PROVIDED DATA Block Start

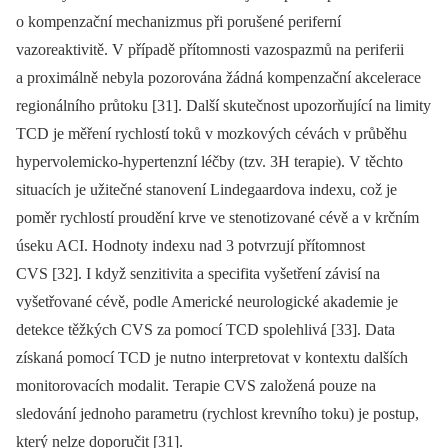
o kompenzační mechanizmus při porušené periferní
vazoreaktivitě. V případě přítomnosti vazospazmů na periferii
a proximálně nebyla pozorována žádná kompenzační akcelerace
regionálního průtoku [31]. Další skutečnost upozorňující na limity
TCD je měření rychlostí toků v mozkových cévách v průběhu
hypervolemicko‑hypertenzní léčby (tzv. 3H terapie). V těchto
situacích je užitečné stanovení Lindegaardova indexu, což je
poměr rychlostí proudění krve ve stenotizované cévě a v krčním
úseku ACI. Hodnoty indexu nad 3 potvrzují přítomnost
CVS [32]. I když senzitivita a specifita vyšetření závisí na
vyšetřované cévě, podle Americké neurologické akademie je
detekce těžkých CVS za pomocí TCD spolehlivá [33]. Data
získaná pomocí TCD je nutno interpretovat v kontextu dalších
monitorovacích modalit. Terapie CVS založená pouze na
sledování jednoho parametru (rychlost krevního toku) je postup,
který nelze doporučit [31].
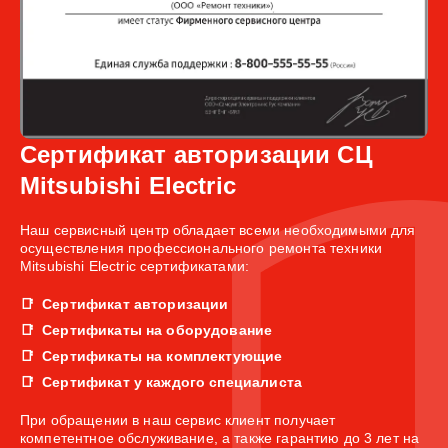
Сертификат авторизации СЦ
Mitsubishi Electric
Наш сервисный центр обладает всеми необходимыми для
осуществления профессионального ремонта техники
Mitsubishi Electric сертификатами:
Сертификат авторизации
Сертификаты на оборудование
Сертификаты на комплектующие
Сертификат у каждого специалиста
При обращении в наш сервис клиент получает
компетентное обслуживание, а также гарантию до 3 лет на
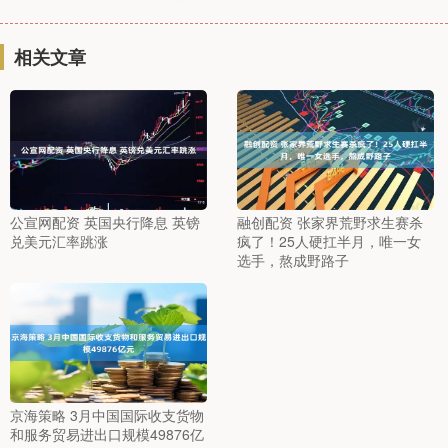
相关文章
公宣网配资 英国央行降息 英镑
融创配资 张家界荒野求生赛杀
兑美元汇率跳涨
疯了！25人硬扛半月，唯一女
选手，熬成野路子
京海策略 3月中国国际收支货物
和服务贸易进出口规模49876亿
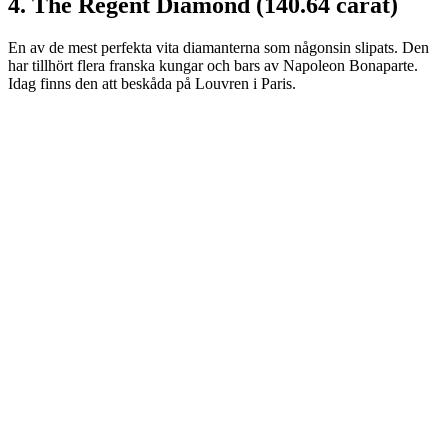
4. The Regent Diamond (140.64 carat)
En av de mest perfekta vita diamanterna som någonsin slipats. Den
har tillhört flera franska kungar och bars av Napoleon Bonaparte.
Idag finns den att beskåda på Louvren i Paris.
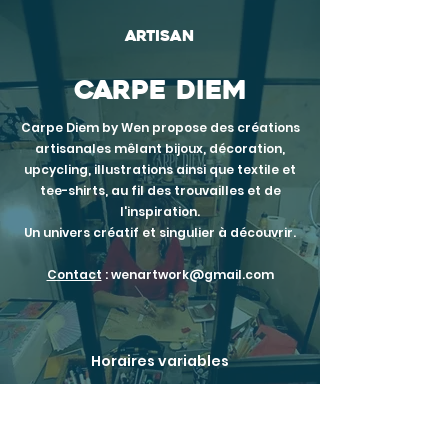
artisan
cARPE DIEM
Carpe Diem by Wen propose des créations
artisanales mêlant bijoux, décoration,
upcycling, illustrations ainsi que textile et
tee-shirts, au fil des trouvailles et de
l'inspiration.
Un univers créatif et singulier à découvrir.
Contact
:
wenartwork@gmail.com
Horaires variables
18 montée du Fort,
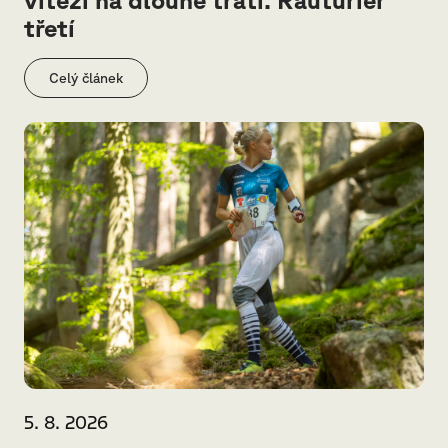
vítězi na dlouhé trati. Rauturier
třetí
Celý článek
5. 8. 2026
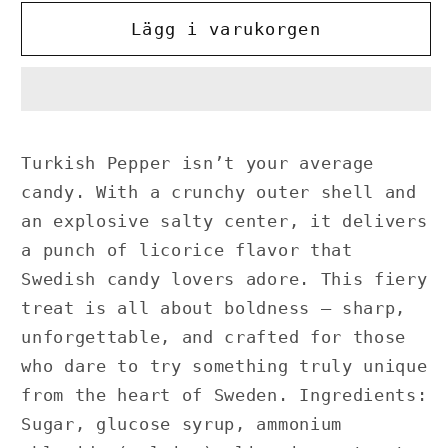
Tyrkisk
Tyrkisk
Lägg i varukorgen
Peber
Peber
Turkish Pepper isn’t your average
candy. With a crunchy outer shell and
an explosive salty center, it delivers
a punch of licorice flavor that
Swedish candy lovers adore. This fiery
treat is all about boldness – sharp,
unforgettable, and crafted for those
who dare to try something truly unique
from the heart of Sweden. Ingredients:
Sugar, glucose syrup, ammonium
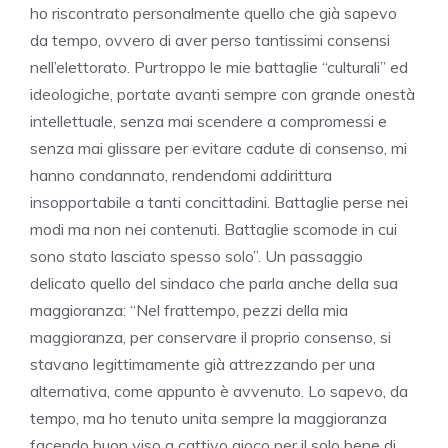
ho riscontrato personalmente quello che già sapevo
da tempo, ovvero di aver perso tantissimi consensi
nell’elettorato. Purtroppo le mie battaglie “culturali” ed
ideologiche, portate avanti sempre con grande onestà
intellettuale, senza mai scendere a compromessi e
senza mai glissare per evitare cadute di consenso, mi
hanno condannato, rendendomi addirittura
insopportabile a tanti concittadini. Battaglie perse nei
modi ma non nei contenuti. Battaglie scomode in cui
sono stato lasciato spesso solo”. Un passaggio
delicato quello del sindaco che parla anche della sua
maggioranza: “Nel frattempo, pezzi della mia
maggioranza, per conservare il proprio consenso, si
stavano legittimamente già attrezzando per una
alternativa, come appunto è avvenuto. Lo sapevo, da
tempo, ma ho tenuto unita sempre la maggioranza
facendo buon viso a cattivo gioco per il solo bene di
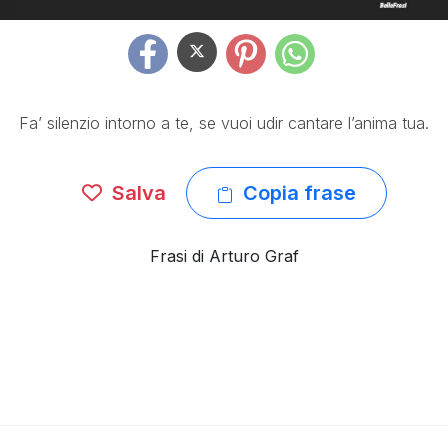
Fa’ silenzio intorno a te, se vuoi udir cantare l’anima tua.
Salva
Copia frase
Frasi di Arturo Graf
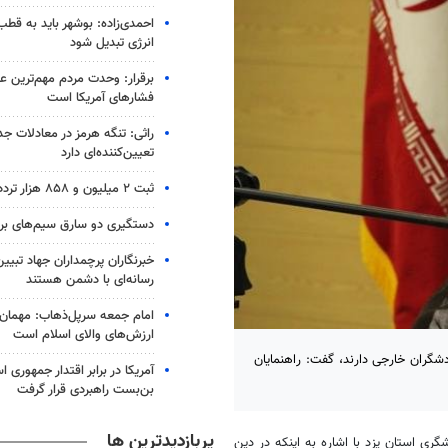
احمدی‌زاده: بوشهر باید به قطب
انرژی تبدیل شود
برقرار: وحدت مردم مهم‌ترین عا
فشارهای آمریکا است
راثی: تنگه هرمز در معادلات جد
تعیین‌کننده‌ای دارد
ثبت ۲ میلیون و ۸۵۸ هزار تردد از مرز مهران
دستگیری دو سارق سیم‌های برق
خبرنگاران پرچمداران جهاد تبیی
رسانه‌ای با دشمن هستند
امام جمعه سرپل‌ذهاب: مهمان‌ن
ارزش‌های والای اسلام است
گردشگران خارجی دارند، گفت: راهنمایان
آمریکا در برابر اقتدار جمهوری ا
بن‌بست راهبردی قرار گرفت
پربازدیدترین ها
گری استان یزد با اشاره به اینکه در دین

PROVIDED DATA Block End

**ACTION ITEM:**
From the opening line of the entries above to the line containing "poměr rychlostí proudění", please transcribe each line exactly, skipping every picture.

**REPLY TO THE EXERCISE:**
o kompenzační mechanizmus při porušené periferní
vazoreaktivitě. V případě přítomnosti vazospazmů na periferii
a proximálně nebyla pozorována žádná kompenzační akcelerace
regionálního průtoku [31]. Další skutečnost upozorňující na limity
TCD je měření rychlostí toků v mozkových cévách v průběhu
hypervolemicko‑hypertenzní léčby (tzv. 3H terapie). V těchto
situacích je užitečné stanovení Lindegaardova indexu, což je
poměr rychlostí proudění krve ve stenotizované cévě a v krčním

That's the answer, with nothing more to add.